▸ **TASK DESCRIPTION**
Transcribe the part of the article on the water commissioner starting at "Prior to the" and ending at "and financial disclosure.".

▸ **TEXT PROVIDED**

-- Start --

Water commissioner disputes conflict of interest in fracking wastewater case

Jul. 6—A state water quality commissioner has dismissed claims her oil and gas industry ties amount to a conflict of interest in a pending fracking wastewater rule change case after criticism of her continued following the recent revelation of a video in which she said she supports the controversial drilling practice.

Environmental advocates are now pointing to a 2018 video on the website of the New Mexico Oil and Gas Association — released Friday as part of a filing in an ethics complaint — in which Commissioner Krista McWilliams, acting as a spokeswoman for the association, speaks in support of fracking, a process that involves injecting liquid at high pressure into subterranean rock to open fissures to extract oil and gas.

"When people hear what I do, I get questions," she says in the 2018 video. "Fracking — it's a sensitive subject. I get it. But I feel good about fracking."

Prior to the reveal of the video last week, several environmental groups and activists had already in June called for McWilliams to be disqualified from a pending rulemaking proceeding before the Water Quality Control Commission that would implement new statewide regulations for the industrial reuse of fracking wastewater, or "produced water." They said the oil and gas executive, who is the present co-chief operating officer of drilling company Logos Energy, stands to benefit from the environmental rule change. A concurrent complaint to the state Ethics Commission requests an investigation of McWilliams for alleged violations of state law around governmental conduct and financial disclosure.

-- End --

▸ **MATERIAL**

-- Start --

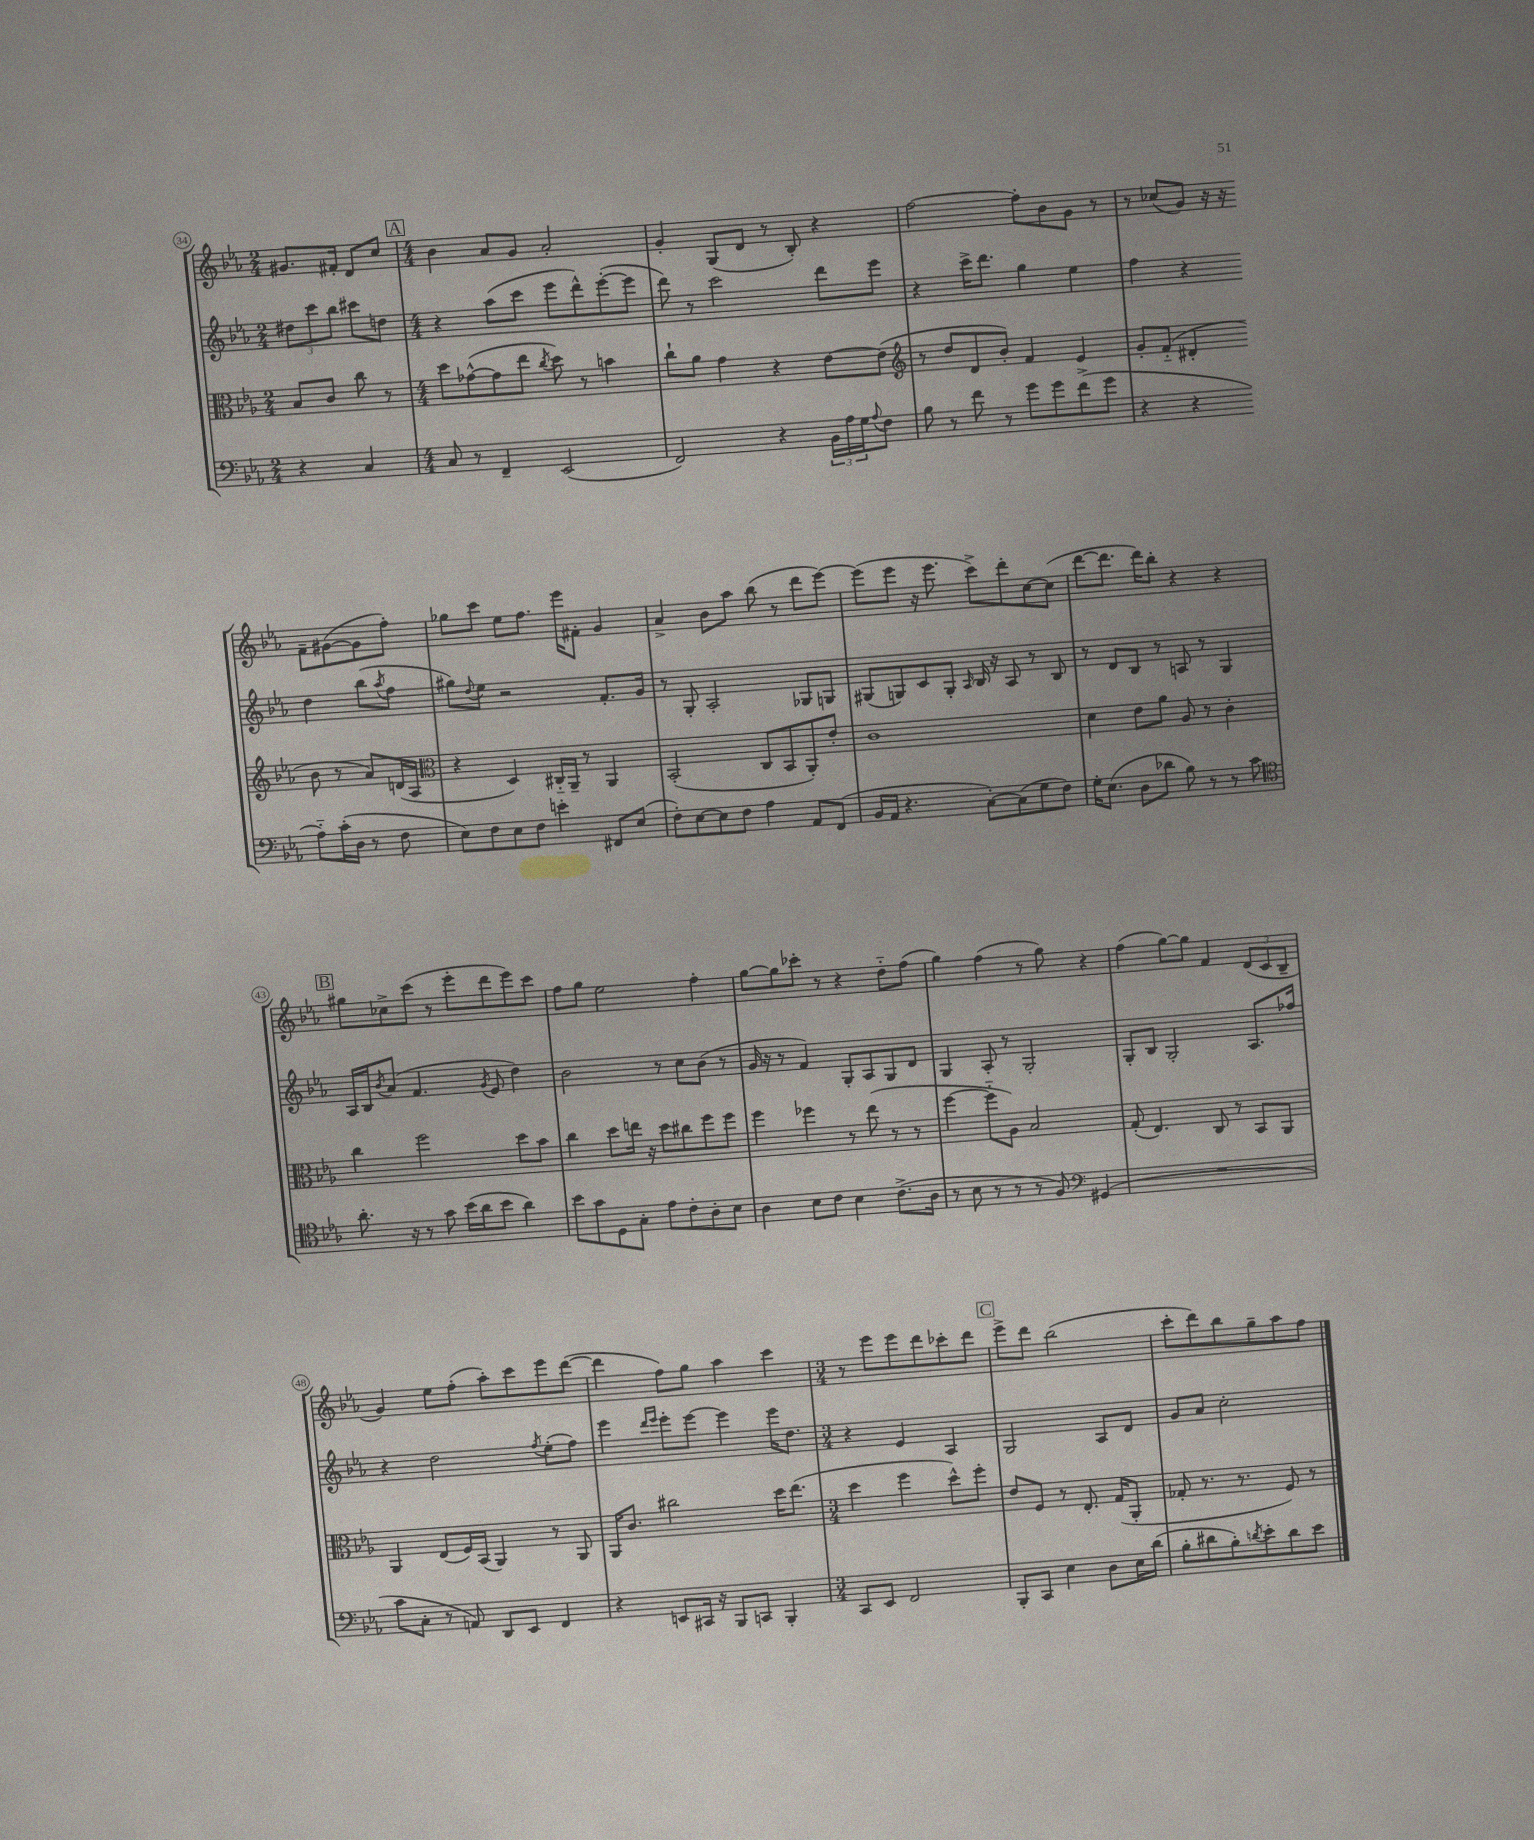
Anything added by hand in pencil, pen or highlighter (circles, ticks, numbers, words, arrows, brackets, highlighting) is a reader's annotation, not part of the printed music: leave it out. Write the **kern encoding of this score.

-- End --

▸ **TASK RESULT**
Prior to the reveal of the video last week, several environmental groups and activists had already in June called for McWilliams to be disqualified from a pending rulemaking proceeding before the Water Quality Control Commission that would implement new statewide regulations for the industrial reuse of fracking wastewater, or "produced water." They said the oil and gas executive, who is the present co-chief operating officer of drilling company Logos Energy, stands to benefit from the environmental rule change. A concurrent complaint to the state Ethics Commission requests an investigation of McWilliams for alleged violations of state law around governmental conduct and financial disclosure.